Mögen Sie Fliege? Sie wissen schon, den Expastor, der einen Tag über "Liebe, Schnaps und Schweinebraten" plaudert und am nächsten über die Probleme der Urintherapie? Den guten Hirten im Ersten, den Seelendoktor der Nation?

Also, wir finden den Mann gar nicht so übel. Er ist nicht so altherrenhaft jovial wie Hans Meiser und nicht so pseudointellektuell wie Ilona Christen. Und er flippt nicht gleich aus, wenn einer mal wirklich von seinen Gefühlen übermannt wird. Es stimmt ja, bei Fliege ist eine Zeitlang ziemlich viel geheult worden. Aber was ist dagegen eigentlich zu sagen? Schlimm ist es doch nur, Gäste zu dieser Rührseligkeit einzuladen und dann gleich hektisch herumzurennen wie bei einem Zimmerbrand, sobald einer wirklich Emotionen zeigt.

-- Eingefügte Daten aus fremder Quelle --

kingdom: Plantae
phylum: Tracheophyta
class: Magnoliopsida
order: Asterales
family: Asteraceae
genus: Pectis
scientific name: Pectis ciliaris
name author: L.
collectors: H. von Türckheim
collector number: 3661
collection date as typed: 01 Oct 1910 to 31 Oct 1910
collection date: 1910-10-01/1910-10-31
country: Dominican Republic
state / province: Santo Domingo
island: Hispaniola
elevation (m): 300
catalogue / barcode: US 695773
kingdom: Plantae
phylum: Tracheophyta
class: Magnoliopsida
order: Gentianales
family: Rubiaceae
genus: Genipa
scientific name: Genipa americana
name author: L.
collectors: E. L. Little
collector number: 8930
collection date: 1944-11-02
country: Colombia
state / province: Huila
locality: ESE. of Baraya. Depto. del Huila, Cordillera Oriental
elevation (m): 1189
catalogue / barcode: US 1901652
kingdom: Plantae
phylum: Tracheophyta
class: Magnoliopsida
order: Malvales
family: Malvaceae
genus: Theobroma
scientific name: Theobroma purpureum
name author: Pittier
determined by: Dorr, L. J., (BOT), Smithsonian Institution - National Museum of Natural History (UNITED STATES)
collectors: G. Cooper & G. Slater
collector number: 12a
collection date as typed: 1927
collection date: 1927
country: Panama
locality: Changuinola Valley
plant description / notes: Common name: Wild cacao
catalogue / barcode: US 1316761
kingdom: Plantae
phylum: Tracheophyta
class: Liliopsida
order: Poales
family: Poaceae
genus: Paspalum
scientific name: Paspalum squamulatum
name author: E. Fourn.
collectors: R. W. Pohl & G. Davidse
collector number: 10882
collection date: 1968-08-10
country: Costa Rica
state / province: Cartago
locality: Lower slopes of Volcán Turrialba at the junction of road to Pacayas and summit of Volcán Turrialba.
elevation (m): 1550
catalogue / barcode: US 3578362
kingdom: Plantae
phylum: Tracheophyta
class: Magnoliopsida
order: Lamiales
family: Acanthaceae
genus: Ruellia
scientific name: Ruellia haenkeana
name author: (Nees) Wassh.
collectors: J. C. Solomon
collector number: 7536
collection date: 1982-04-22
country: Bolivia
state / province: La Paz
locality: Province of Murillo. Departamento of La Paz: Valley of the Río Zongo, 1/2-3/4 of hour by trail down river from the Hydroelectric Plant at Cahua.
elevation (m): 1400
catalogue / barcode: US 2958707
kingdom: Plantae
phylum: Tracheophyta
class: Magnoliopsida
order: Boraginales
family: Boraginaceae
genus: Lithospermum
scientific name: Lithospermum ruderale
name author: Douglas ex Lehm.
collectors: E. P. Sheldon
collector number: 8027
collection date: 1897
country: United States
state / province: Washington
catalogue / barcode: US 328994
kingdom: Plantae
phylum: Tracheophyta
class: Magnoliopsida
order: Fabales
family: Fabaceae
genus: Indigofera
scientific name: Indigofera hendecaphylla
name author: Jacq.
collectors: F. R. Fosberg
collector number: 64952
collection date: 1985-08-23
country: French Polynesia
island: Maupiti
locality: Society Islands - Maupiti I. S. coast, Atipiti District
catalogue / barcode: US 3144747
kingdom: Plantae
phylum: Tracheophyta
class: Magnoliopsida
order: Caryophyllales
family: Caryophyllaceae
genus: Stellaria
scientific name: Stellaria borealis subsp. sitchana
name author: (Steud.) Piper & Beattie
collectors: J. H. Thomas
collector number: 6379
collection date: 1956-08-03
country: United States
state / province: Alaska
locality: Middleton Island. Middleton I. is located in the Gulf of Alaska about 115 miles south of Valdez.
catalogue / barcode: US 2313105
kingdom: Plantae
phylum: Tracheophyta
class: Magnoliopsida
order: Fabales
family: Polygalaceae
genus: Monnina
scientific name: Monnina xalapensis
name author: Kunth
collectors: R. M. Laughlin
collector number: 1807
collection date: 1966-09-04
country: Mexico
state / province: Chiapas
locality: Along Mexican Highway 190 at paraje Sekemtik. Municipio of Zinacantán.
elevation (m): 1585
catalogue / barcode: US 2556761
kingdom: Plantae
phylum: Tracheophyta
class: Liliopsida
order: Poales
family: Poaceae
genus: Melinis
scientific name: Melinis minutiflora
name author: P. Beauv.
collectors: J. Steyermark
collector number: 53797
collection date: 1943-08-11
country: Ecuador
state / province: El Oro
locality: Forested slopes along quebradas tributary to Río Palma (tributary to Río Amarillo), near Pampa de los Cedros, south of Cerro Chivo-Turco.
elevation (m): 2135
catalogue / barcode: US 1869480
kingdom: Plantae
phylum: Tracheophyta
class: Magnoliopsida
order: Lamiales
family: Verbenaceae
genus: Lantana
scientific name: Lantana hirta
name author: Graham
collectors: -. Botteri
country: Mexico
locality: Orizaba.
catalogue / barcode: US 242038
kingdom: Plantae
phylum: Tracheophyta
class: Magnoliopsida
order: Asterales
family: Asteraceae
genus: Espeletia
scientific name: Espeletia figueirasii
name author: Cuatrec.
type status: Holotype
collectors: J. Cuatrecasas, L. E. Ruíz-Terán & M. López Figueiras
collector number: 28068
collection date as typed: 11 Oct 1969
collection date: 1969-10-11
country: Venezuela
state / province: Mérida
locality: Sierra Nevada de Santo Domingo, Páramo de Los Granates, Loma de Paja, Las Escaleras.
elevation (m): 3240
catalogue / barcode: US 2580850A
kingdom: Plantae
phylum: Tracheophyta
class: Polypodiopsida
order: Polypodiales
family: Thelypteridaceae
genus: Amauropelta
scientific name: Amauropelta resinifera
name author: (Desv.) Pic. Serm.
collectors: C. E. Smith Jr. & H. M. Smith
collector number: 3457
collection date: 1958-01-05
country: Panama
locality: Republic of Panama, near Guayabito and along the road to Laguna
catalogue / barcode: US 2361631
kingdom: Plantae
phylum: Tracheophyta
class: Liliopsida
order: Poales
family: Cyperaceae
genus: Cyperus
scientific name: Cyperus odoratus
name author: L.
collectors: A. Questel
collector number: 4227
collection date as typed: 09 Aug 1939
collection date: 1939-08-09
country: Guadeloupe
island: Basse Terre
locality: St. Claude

Nun hat Fliege zwar nicht gerade ein überragendes Weisheitsniveau, doch auszureden versucht er den Leuten ihren Kummer nicht. Ein paar Grundkenntnisse in Sachen Gesprächsführung scheint er immerhin zu besitzen. Jedenfalls vermeidet er die ärgsten Schnitzer, während seine Kollegen dazu neigen, entweder alles gar nicht so schlimm zu finden, oder in Krisenfällen sofort zum Rotkreuzhelfer werden.

Was bei Fliege nervt, ist ja etwas anderes: Er verwechselt seine Talk-Show mit einem Gottesdienst. Deshalb auch das sozialtherapeutisch-fürsorgliche "Passen Sie gut auf sich auf!" am Ende jeder Sendung (früher hieß das mal "Gehet hin in Frieden!"). Und deshalb auch dieses herzjesuhafte, schier grenzenlose Verständnis für jeden und jede. Bei Fliege sind alle nur Opfer, Bemitleidenswerte, Herumgestoßene. Egal, ob einer nur Zoff mit dem Vermieter hat oder seinen Nebenbuhler umbrachte - alle finden sie sein Ohr.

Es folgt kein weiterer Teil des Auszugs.